Legal and procedural requirements mean that the Enterprises, Resource, Planning (ERP) of taxpayers are being reworked. Their IT software is also being customized for appropriate interaction with the GST Net. For the tax authorities, GST will bring about a huge change in field formation functionality. The emphasis will now be on audit, enforcement and dispute resolution, and the administrations will have to restructure themselves to suit the requirements of business operations in the GST regime.

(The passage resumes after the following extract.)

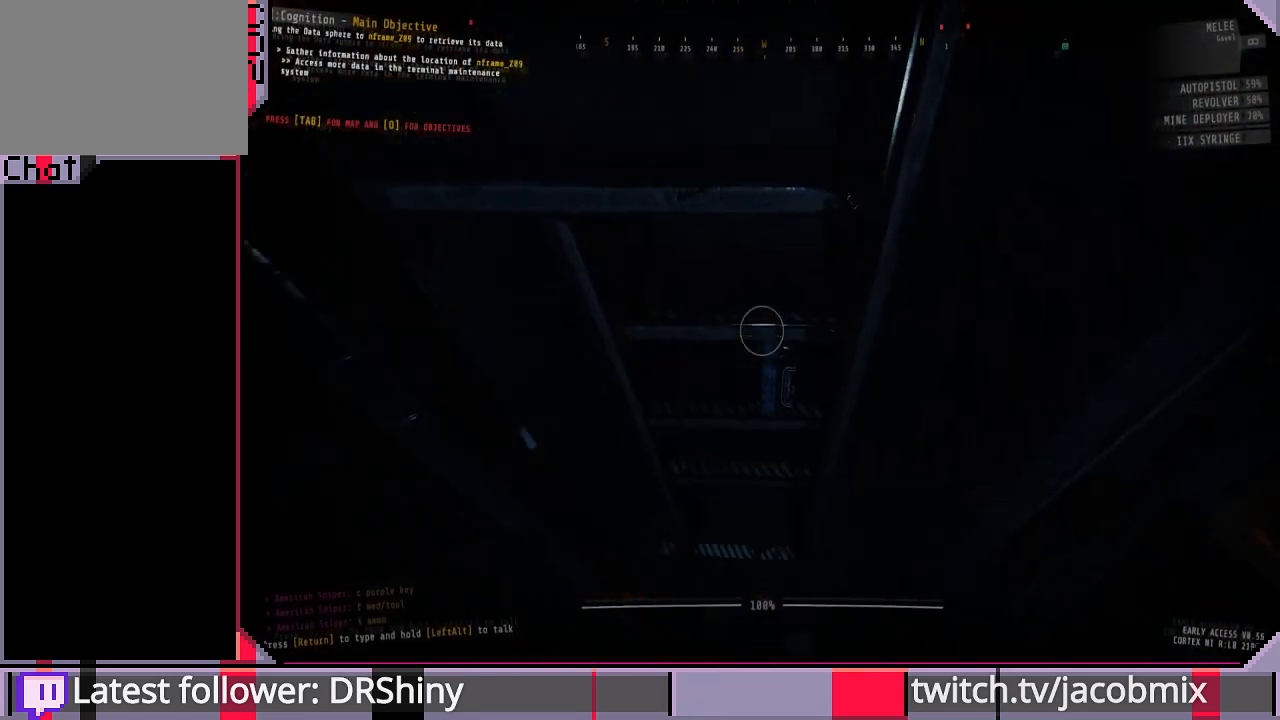
{"keys": [], "mouse": [], "events": []}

In summary, GST will not merely be an indirect tax reform, it will have far-reaching impact on the economy in various ways. It will change the way business is conducted in India. Issuing invoices, payment through banks, and maintenance of records will be compulsory for availment of credit. Further, all records of receipt and supply will be maintained electronically. GST will also impact the fortunes of tax professionals, consultants and lawyers. Almost all economic sectors (including manufacturing; services; trading and retailing; logistics and transportation; telecommunications; IT; banking and financial services; and E-commerce) are going to benefit from GST. Although the GST in India is not perfect due to certain constraints between the center and states ruled by different political parties, its implementation will be a win-win proposition for all sectors of the economy.


Sumit Majumder is a former Chairman of India’s Central Board of Excise and Customs and currently a Senior Advisor to ITIC.